Work instructions. For the copy, please give all of the data again exactly and leave the pictures out.
═══ Dataset records ═══
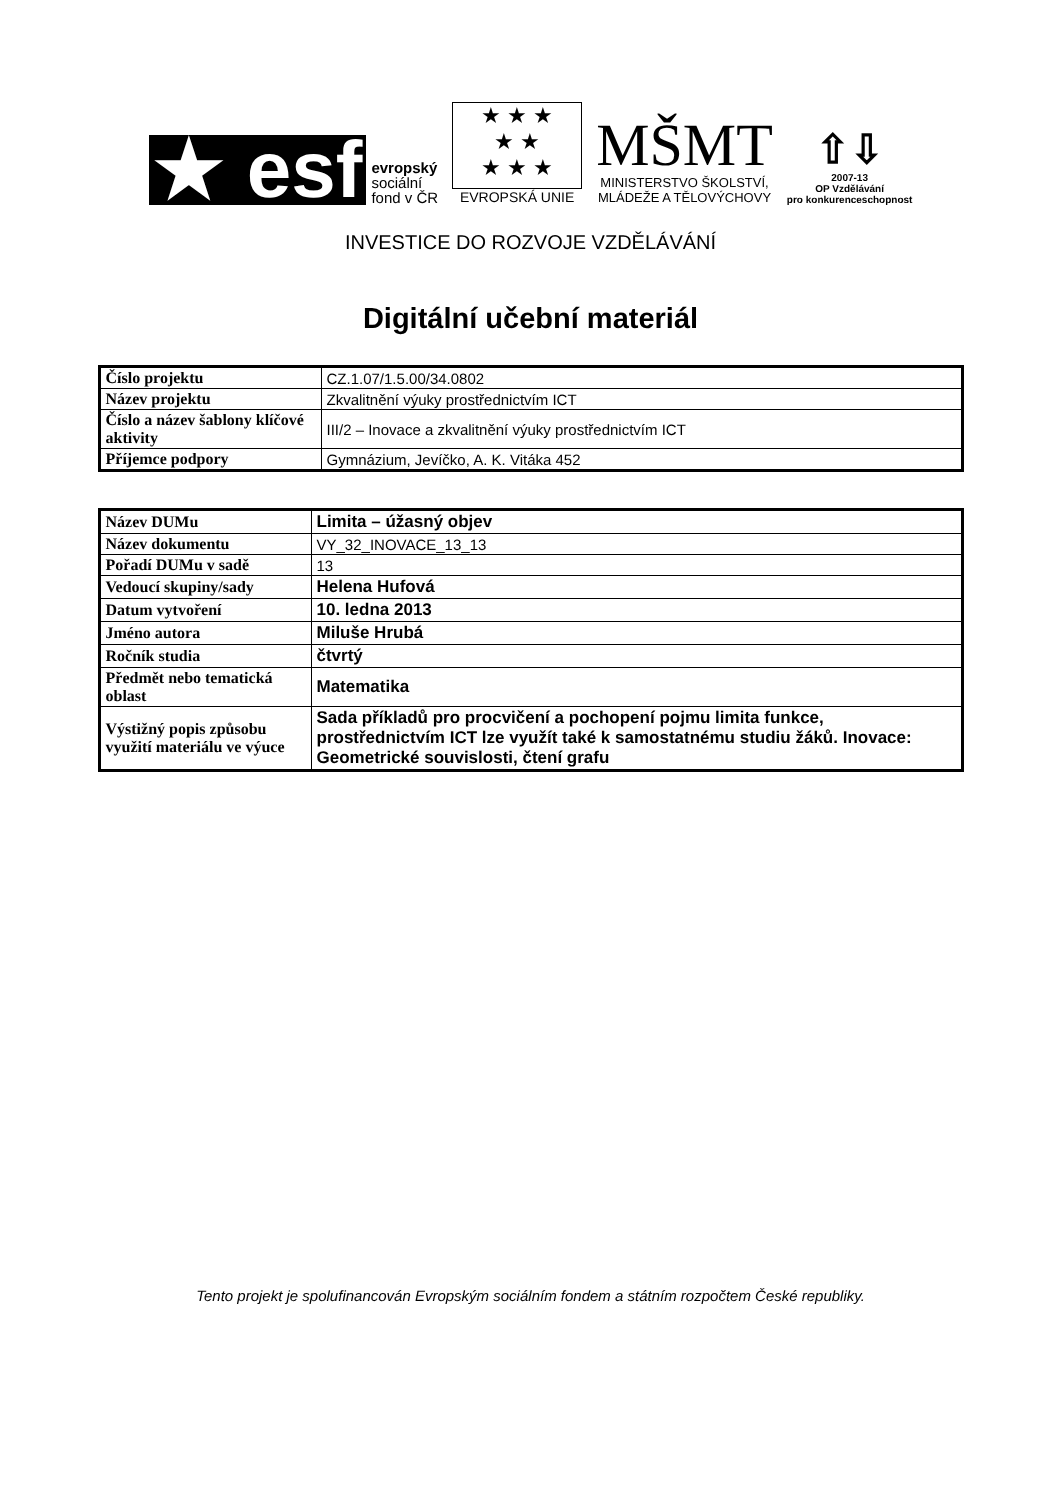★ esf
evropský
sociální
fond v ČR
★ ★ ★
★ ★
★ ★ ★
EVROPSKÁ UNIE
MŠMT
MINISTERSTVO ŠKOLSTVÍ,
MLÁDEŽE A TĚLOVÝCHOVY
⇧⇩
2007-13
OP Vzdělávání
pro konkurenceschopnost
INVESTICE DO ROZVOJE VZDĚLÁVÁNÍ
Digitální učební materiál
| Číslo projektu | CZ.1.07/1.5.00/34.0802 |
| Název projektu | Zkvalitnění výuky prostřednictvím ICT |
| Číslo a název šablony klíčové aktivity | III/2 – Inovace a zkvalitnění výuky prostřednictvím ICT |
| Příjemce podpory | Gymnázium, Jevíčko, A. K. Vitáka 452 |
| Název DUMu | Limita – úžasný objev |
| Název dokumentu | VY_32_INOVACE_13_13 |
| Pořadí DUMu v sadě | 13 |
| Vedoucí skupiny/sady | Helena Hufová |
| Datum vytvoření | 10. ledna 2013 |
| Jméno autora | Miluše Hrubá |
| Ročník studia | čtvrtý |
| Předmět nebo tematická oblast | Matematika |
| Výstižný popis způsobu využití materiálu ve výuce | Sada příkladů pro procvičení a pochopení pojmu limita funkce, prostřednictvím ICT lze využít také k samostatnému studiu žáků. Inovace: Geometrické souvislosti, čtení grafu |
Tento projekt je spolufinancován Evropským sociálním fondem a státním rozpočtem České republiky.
═══
Response area.
★ esf
evropský
sociální
fond v ČR
★ ★ ★
★ ★
★ ★ ★
EVROPSKÁ UNIE
MŠMT
MINISTERSTVO ŠKOLSTVÍ,
MLÁDEŽE A TĚLOVÝCHOVY
⇧⇩
2007-13
OP Vzdělávání
pro konkurenceschopnost
INVESTICE DO ROZVOJE VZDĚLÁVÁNÍ
Digitální učební materiál
| Číslo projektu | CZ.1.07/1.5.00/34.0802 |
| Název projektu | Zkvalitnění výuky prostřednictvím ICT |
| Číslo a název šablony klíčové aktivity | III/2 – Inovace a zkvalitnění výuky prostřednictvím ICT |
| Příjemce podpory | Gymnázium, Jevíčko, A. K. Vitáka 452 |
| Název DUMu | Limita – úžasný objev |
| Název dokumentu | VY_32_INOVACE_13_13 |
| Pořadí DUMu v sadě | 13 |
| Vedoucí skupiny/sady | Helena Hufová |
| Datum vytvoření | 10. ledna 2013 |
| Jméno autora | Miluše Hrubá |
| Ročník studia | čtvrtý |
| Předmět nebo tematická oblast | Matematika |
| Výstižný popis způsobu využití materiálu ve výuce | Sada příkladů pro procvičení a pochopení pojmu limita funkce, prostřednictvím ICT lze využít také k samostatnému studiu žáků. Inovace: Geometrické souvislosti, čtení grafu |
Tento projekt je spolufinancován Evropským sociálním fondem a státním rozpočtem České republiky.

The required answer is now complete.